(Dataset excerpts)
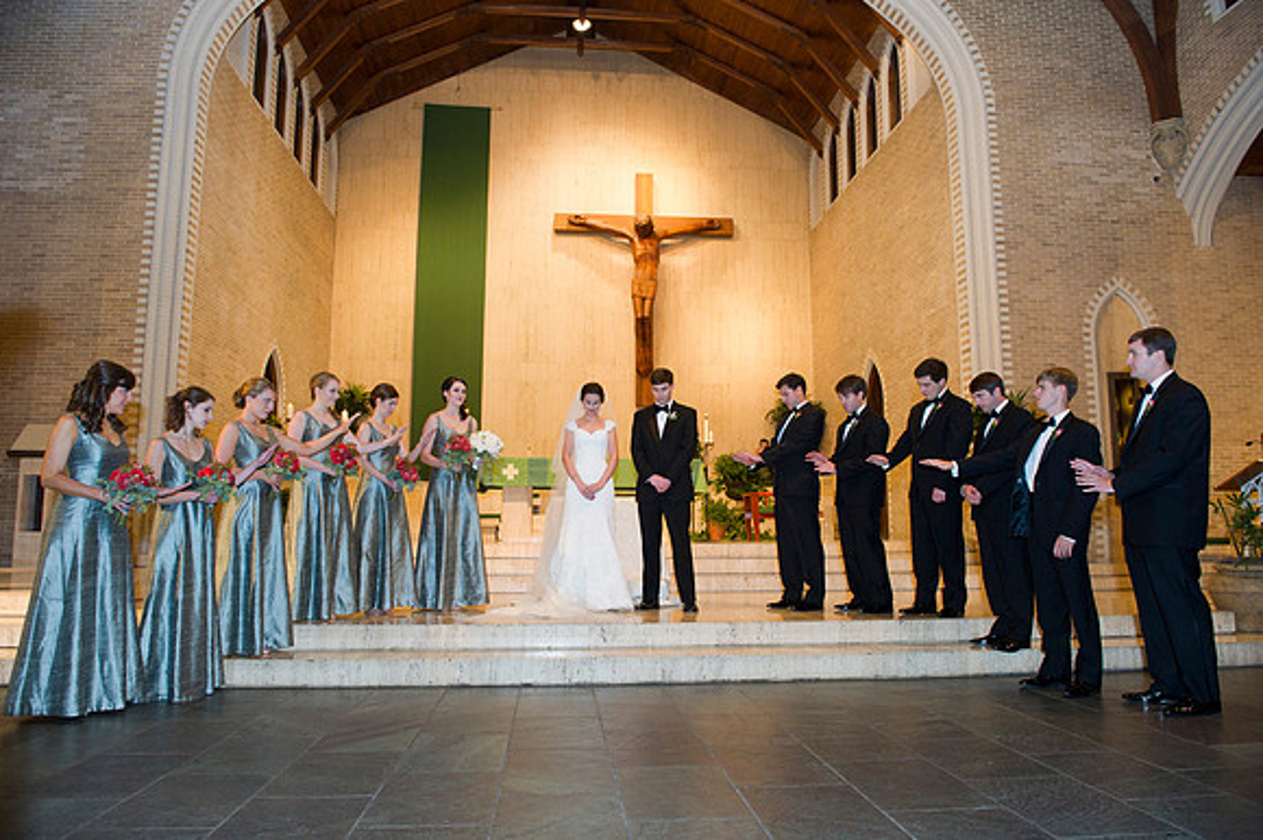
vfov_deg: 53.1
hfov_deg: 73.8
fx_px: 841
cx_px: 632
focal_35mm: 24
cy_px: 420
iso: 1600
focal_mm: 24
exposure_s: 1/80
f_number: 5
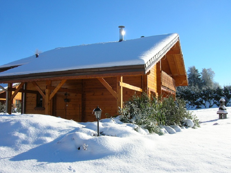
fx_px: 234
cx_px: 116
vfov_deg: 40.7
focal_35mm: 35
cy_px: 86
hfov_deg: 52.6
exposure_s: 1/395
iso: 50
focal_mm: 5.8
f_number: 4.9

- _WORK ORDER_: Exactly restate the lines from the one holding "exposure_s: 1/80" to the final line of the records above, including both and excluding pictures.

- _RESPONSE TO THE EXERCISE_:
exposure_s: 1/80
f_number: 5
fx_px: 234
cx_px: 116
vfov_deg: 40.7
focal_35mm: 35
cy_px: 86
hfov_deg: 52.6
exposure_s: 1/395
iso: 50
focal_mm: 5.8
f_number: 4.9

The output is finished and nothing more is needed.